§ **Problem requirements**
Among the entries below, only the lines from the one with "login mdatXXXXXXXX --ssh" through the one with "The premise is simple." are to be retyped, exactly and without pictures.

[Saved data entries]
* * * * *

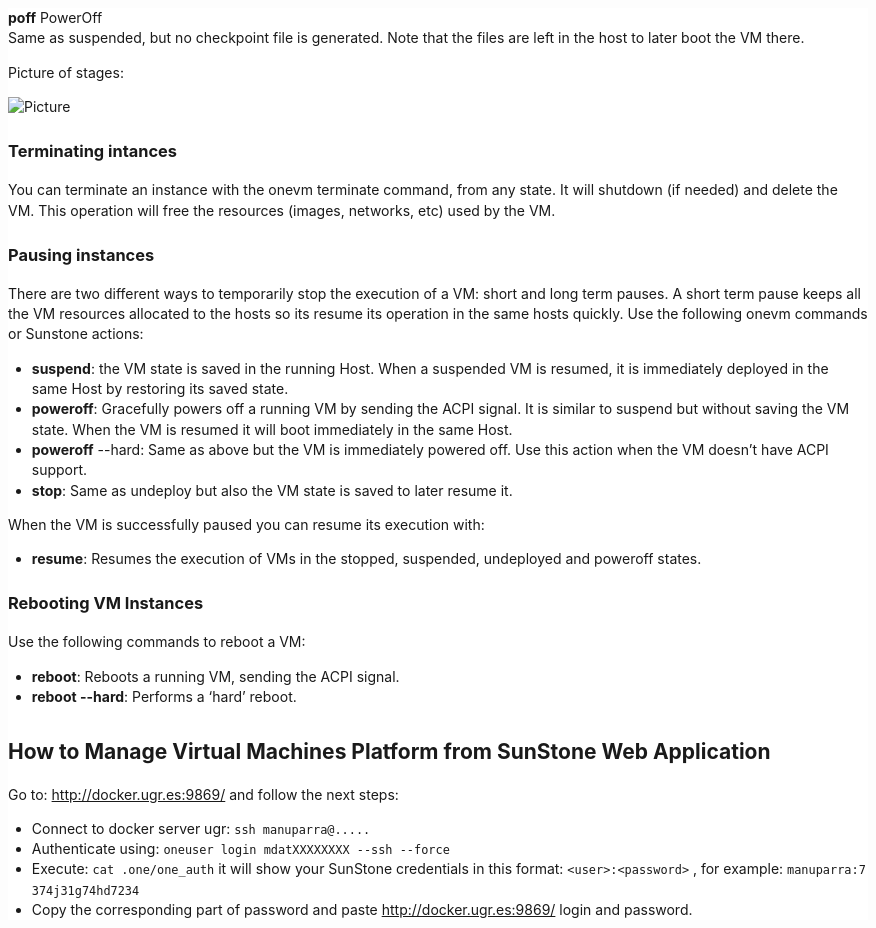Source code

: **poff**  PowerOff  
Same as suspended, but no checkpoint file is generated. Note that the files are left in the host to later boot the VM there.


Picture of stages:

![Picture](https://docs.opennebula.org/5.2/_images/states-simple.png)

### Terminating intances

You can terminate an instance with the onevm terminate command, from any state. It will shutdown (if needed) and delete the VM. This operation will free the resources (images, networks, etc) used by the VM.

### Pausing instances

There are two different ways to temporarily stop the execution of a VM: short and long term pauses. A short term pause keeps all the VM resources allocated to the hosts so its resume its operation in the same hosts quickly. Use the following onevm commands or Sunstone actions:

- **suspend**: the VM state is saved in the running Host. When a suspended VM is resumed, it is immediately deployed in the same Host by restoring its saved state.
- **poweroff**: Gracefully powers off a running VM by sending the ACPI signal. It is similar to suspend but without saving the VM state. When the VM is resumed it will boot immediately in the same Host.
- **poweroff** --hard: Same as above but the VM is immediately powered off. Use this action when the VM doesn’t have ACPI support.
- **stop**: Same as undeploy but also the VM state is saved to later resume it.

When the VM is successfully paused you can resume its execution with:

- **resume**: Resumes the execution of VMs in the stopped, suspended, undeployed and poweroff states.


### Rebooting VM Instances

Use the following commands to reboot a VM:

- **reboot**:  Reboots a running VM, sending the ACPI signal.
- **reboot  --hard**: Performs a ‘hard’ reboot.


## How to Manage Virtual Machines Platform from SunStone Web Application

Go to: http://docker.ugr.es:9869/ and follow the next steps:

- Connect to docker server ugr: ``ssh manuparra@.....``
- Authenticate using: ``oneuser login mdatXXXXXXXX --ssh --force``
- Execute: ``cat .one/one_auth`` it will show your SunStone credentials in this format: ``<user>:<password>`` , for example: ``manuparra:7374j31g74hd7234``
- Copy the corresponding part of password and paste http://docker.ugr.es:9869/ login and password.






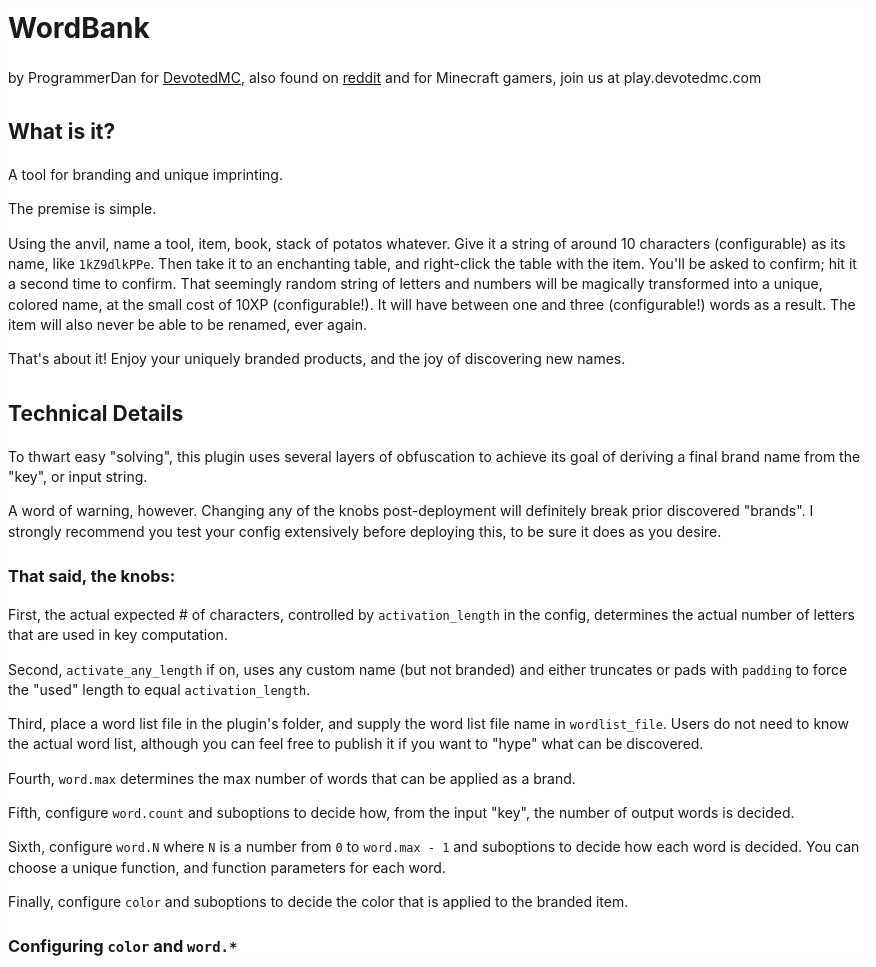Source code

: # WordBank

by ProgrammerDan for [DevotedMC](https://www.github.com/DevotedMC), also found on [reddit](https://www.reddit.com/r/Devoted) and for Minecraft gamers, join us at play.devotedmc.com

## What is it?

A tool for branding and unique imprinting.

The premise is simple. 

Using the anvil, name a tool, item, book, stack of potatos whatever. Give it a string of around 10 characters (configurable) as its name, like `1kZ9dlkPPe`. Then take it to an enchanting table, and right-click the 
table with the item. You'll be asked to confirm; hit it a second time to confirm.
That seemingly random string of letters and numbers will be magically transformed into a
unique, colored name, at the small cost of 10XP (configurable!). It will have between one and three
(configurable!) words as a result. The item will also never be able to be renamed, ever again. 

That's about it! Enjoy your uniquely branded products, and the joy of discovering new names.

## Technical Details

To thwart easy "solving", this plugin uses several layers of obfuscation to achieve its goal of deriving a
final brand name from the "key", or input string. 

A word of warning, however. Changing any of the knobs post-deployment will definitely break prior discovered "brands". I strongly recommend you test your config extensively before deploying this, to be sure it does as you desire.

### That said, the knobs:

First, the actual expected # of characters, controlled by `activation_length` in the config, determines
the actual number of letters that are used in key computation.

Second, `activate_any_length` if on, uses any custom name (but not branded) and either truncates or
pads with `padding` to force the "used" length to equal `activation_length`.

Third, place a word list file in the plugin's folder, and supply the word list file name in `wordlist_file`. Users do not need to know the actual word list, although you can feel free to publish it if you want to "hype" what can be discovered.

Fourth, `word.max` determines the max number of words that can be applied as a brand.

Fifth, configure `word.count` and suboptions to decide how, from the input "key", the number of output words is decided.

Sixth, configure `word.N` where `N` is a number from `0` to `word.max - 1` and suboptions to decide how each word is decided. You can choose a unique function, and function parameters for each word.

Finally, configure `color` and suboptions to decide the color that is applied to the branded item.

### Configuring `color` and `word.*`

* * * * *

§ **Written answer**
- Authenticate using: ``oneuser login mdatXXXXXXXX --ssh --force``
- Execute: ``cat .one/one_auth`` it will show your SunStone credentials in this format: ``<user>:<password>`` , for example: ``manuparra:7374j31g74hd7234``
- Copy the corresponding part of password and paste http://docker.ugr.es:9869/ login and password.






Source code

: # WordBank

by ProgrammerDan for [DevotedMC](https://www.github.com/DevotedMC), also found on [reddit](https://www.reddit.com/r/Devoted) and for Minecraft gamers, join us at play.devotedmc.com

## What is it?

A tool for branding and unique imprinting.

The premise is simple. 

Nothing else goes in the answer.